# 1000 + Steelhead Stacked Like Cord Wood



## Fish On (Sep 1, 2004)

Headed over to Pa today to do some shopping with family and friends , my friends have never seen Trout Run so I had to take them there It had well over 1000+ Steelhead In it , It was so chucked full of fish you could not see the creek bottom in most spots , my friend was in " AWE " he did not want to leave ...LOL!!! There was some HOG'S in there then I showed him the mouth of Elk Creek you should of seen the guys there ..wow !!! my friend said look at all the people ....I told him stock a 1,000,000 fish get a 1,000,000 people 
Then off to Walnutz..LOL!! I showed him the manchester hole ...OMG ..he said , I told him there is easily 100+ fish in that hole at all times , stop sign hole was surrounded ..LoL !! It was like a circus


----------



## Shortdrift (Apr 5, 2004)

Trout run will get you excited! Thanks for sharing.


----------



## archman (Apr 30, 2004)

Those are some awesome pictures!!! Where are all the fishermen?


----------



## Fish On (Sep 1, 2004)

archman said:


> Those are some awesome pictures!!! Where are all the fishermen?


No fishing is allowed in the creek ..NURSERY WATERS 


Here is a better description of trout run 
Trout Run 

Like Godfrey Run, Trout Run is a nursery water and fishing in the creek is prohibited. The mouth of Trout Run is the most popular place for shore fishing in the lake for steelhead and walleye. The Fish and Boat Commission maintains a nursery upstream on Trout Run, where it raises and milks steelhead. Thousands of steelhead return to Trout Run every year. This provides excellent fishing for steelhead off the mouth when the fish school trying to enter this relatively small and shallow creek. Likewise, when the fingerlings leave the creek in the spring, the walleye lurk just off-shore at night looking for an easy meal. 

If you want to see if the steelhead run has started, or if you want to see steelhead or show them to others, go to the mouth of Trout Run. In the fall the creek can be stacked with large steelhead, many with their tails sticking out of the water. It is a sight many children (and anglers) enjoy. 
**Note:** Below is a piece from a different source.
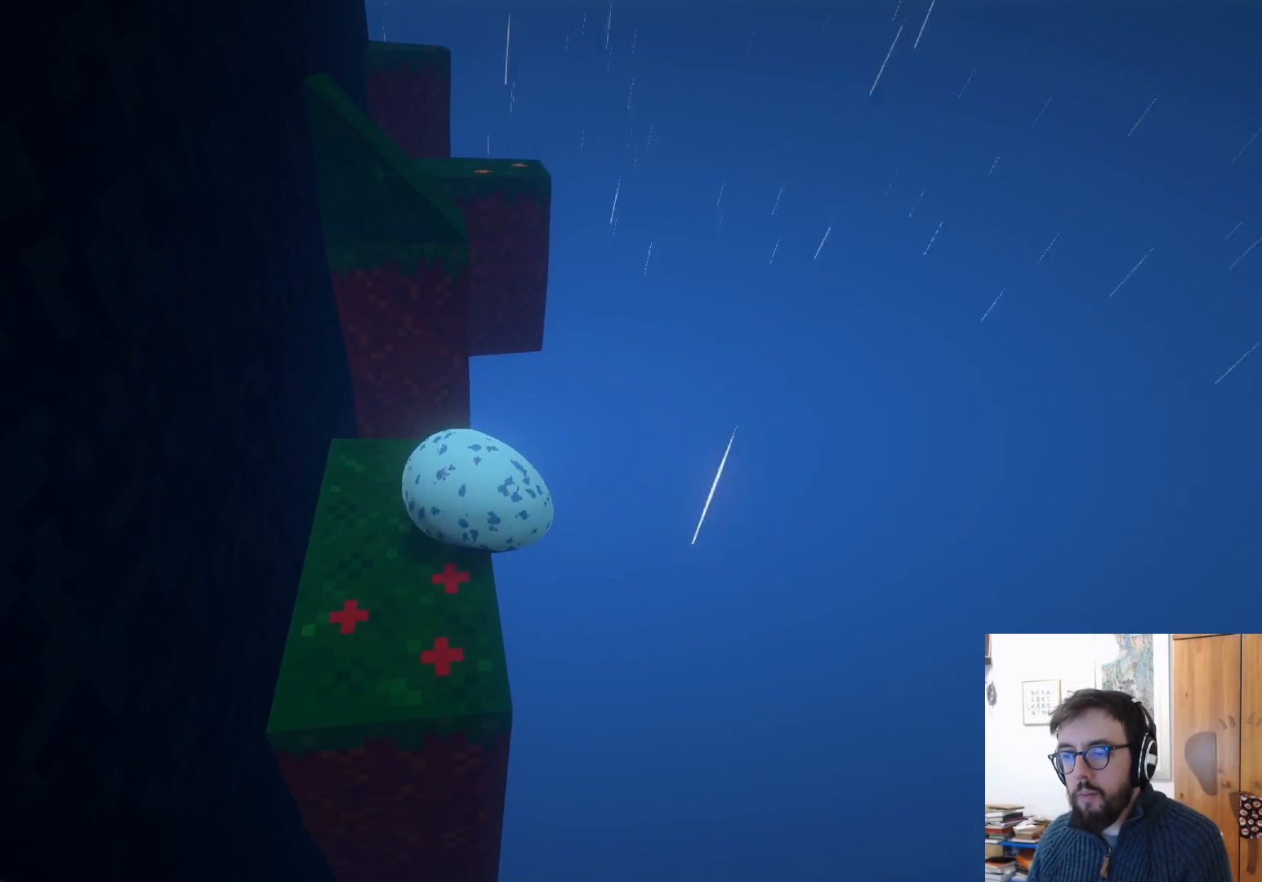
{"buttons": [], "left_stick": "center", "right_stick": "down", "events": [[267, "right_stick", "down"], [350, "left_stick", "center"]]}
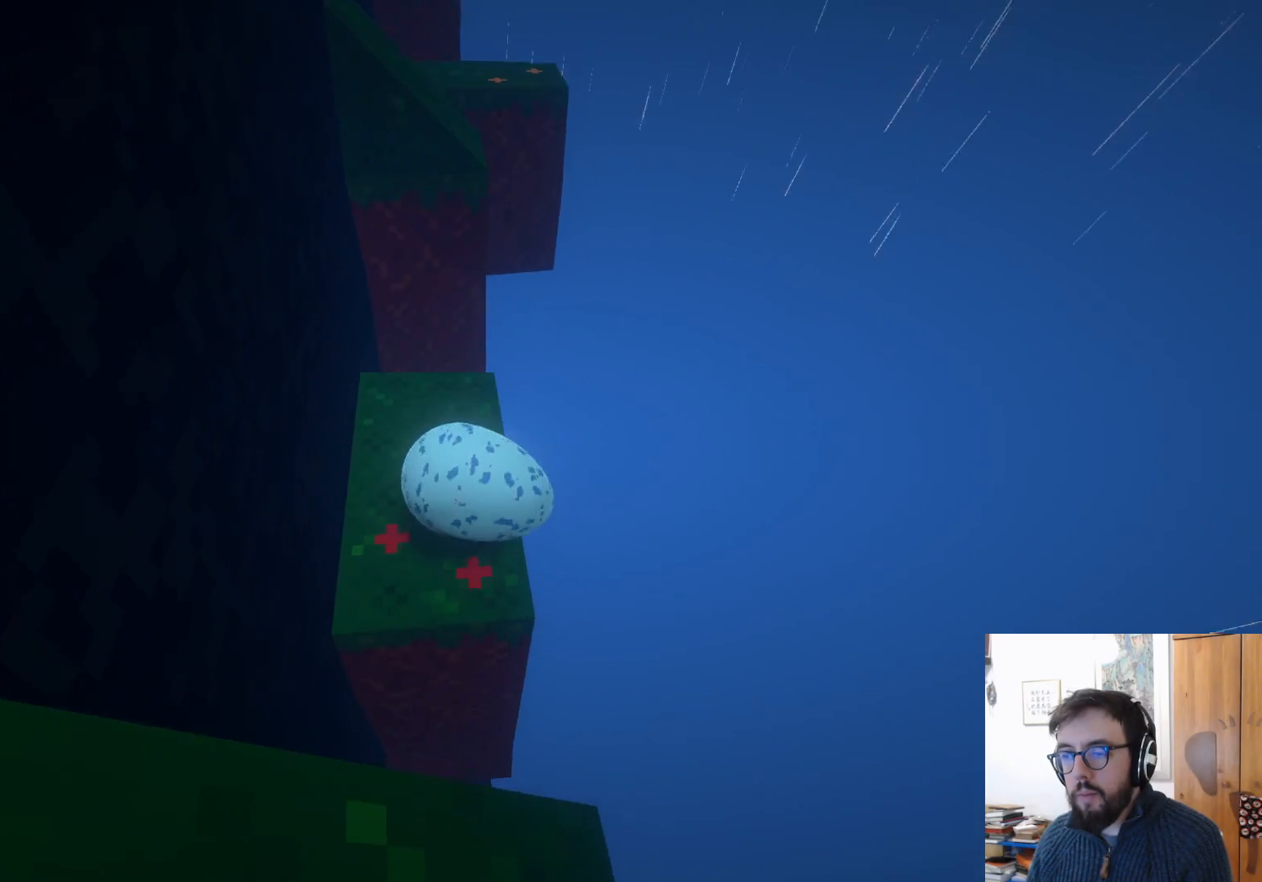
{"buttons": [], "left_stick": "up-right", "right_stick": "center", "events": [[17, "right_stick", "center"], [67, "left_stick", "up"], [350, "left_stick", "up-right"]]}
The mouth of Trout Run is at the foot of State Route 98 (Avonia Road) directly north of the town of Fairview. Parking is permitted only in certain areas along the road. Parking between 10 p.m. and 5 a.m. is also prohibited. 

Fishing for steelhead at the mouth of Trout Run is very popular in the fall. Fish can be schooling just offshore when the fish have not yet made any significant run up any of the major creeks. If the lake is relatively calm, the steelhead fishing can be very productive. On the other hand, this is no secret, and on a warm, calm day in late September or October, you will likely find anglers lined up shoulder to shoulder at the mouth. 

Until 2004 there was a marina in operation at the west side of Trout Run. You could park in the marina lot for a fee, and fish in the marina (in what was sometimes referred to as the "Pig Pen"). The marina closed in 2004 and currently you cannot park or fish in the marina area.


----------



## sliderville (Apr 21, 2004)

I was going to ask you if that was at Pig Pen. Thanks. Great pics.


----------



## sevenx (Apr 21, 2005)

Very cool pics, thanks for putting those up. put a grizzly in there and you would think you were in alaska. I can't believe thats in the mid west. s


----------



## doegirl (Feb 24, 2005)

OMG!  If that was one of my fishing destinations, I'd pass out!


----------



## Fish On (Sep 1, 2004)

This is what It looks like at trout run , when the lake lay's down and it's fishable


----------



## sevenx (Apr 21, 2005)

Thats crazy!!!!!! No Thanks S


----------



## CoolWater (Apr 11, 2004)

Awesome pictures, thanks for sharing!


----------